You can set that URL as a destination goal. This is a way you can track how well your site converts visitors into customers. For an e-commerce store, you could also assign your average order value to the goal. This would introduce a financial measure of conversions.
How & Why to Set Up Duration Goals
To set up a duration goal you can use the fields provided to set your chosen minimum session duration. From then on, every session over that length will register as a goal. These types of goals will be most relevant to a small selection of websites.
A duration goal is useful when your site aims to educate or inform visitors. You might, for instance, run a course for paying customers. In this case, you can infer that the more time they spend on your site, the more engaged they are with the content.
How & Why to Set Up Pages/Screens Per Session Goals
A screen per session goal can be set up in a similar way to a duration goal. To implement such a goal, select the number of pages visited which you wish to register as a conversion. Screen per session goals can be used to track user engagement.
Using the course analogy, you may want to check how many visitors complete a section of your course in one sitting. This goal type would be more suitable for tracking this objective than a duration goal.
How & Why to Set Up Event Goals
Event goals are probably the most complicated goal type. To set them up, you need to first create an event or events on your site through Analytics. Events are specific actions taken by visitors to your site. That might mean clicking a link, filling in a contact form, or playing a video.
Setting up events is covered elsewhere in this series. Google also provides a handy guide to Events amongst its Analytics support resources. Assuming you have events set up for your site, setting up event goals is nice and easy.
To create an event goal, select your chosen event and fill in the above fields accordingly. Each time the event takes place, it will be registered as a goal conversion. Event goals are most useful for sites designed for lead generation or lead nurturing.

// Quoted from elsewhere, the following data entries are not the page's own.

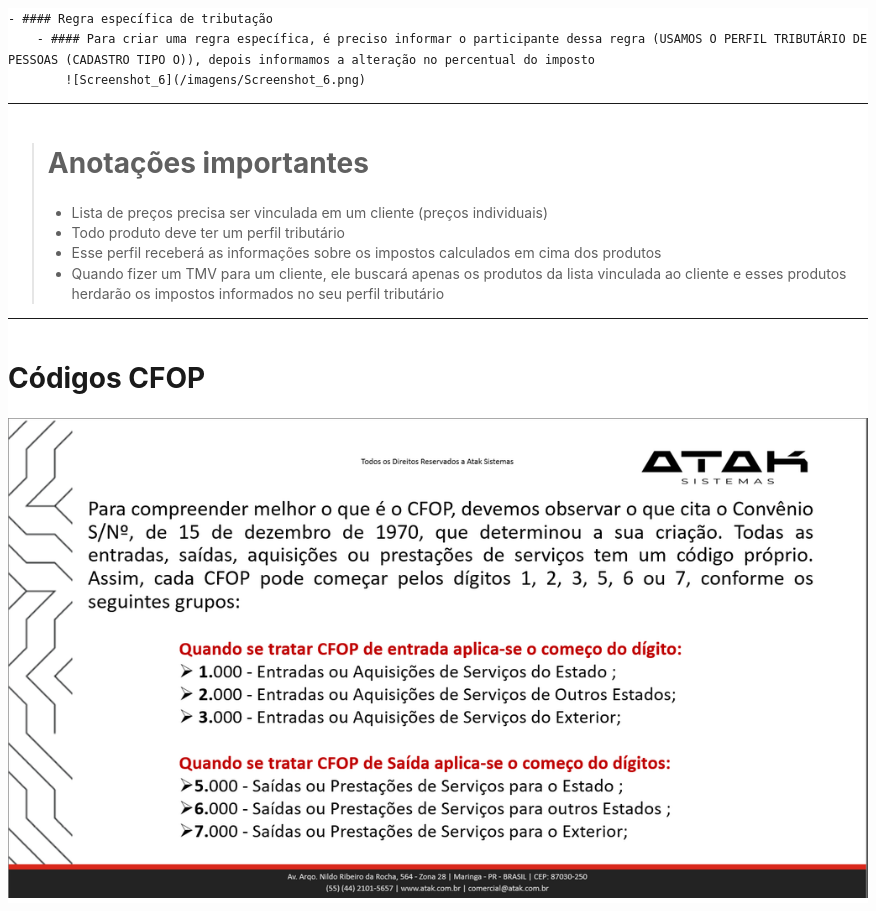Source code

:     - #### Regra específica de tributação
        - #### Para criar uma regra específica, é preciso informar o participante dessa regra (USAMOS O PERFIL TRIBUTÁRIO DE PESSOAS (CADASTRO TIPO O)), depois informamos a alteração no percentual do imposto
            ![Screenshot_6](/imagens/Screenshot_6.png)

---

> # Anotações importantes
> - Lista de preços precisa ser vinculada em um cliente (preços individuais)
> - Todo produto deve ter um perfil tributário
> - Esse perfil receberá as informações sobre os impostos calculados em cima dos produtos
> - Quando fizer um TMV para um cliente, ele buscará apenas os produtos da lista vinculada ao cliente e esses produtos herdarão os impostos informados no seu perfil tributário

---

# Códigos CFOP

![imagem_26](/imagens/imagem_26.png)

For instance, your site’s aim might be to get new visitors to fill in a contact form and sign up for your email list. An event goal can help you track the visitors who do so. Alternatively, you might be looking to get leads more engaged with the service your site offers. You might offer a free download of a PDF explaining the service. Event goals can also track how many visitors download such a piece of content from your site.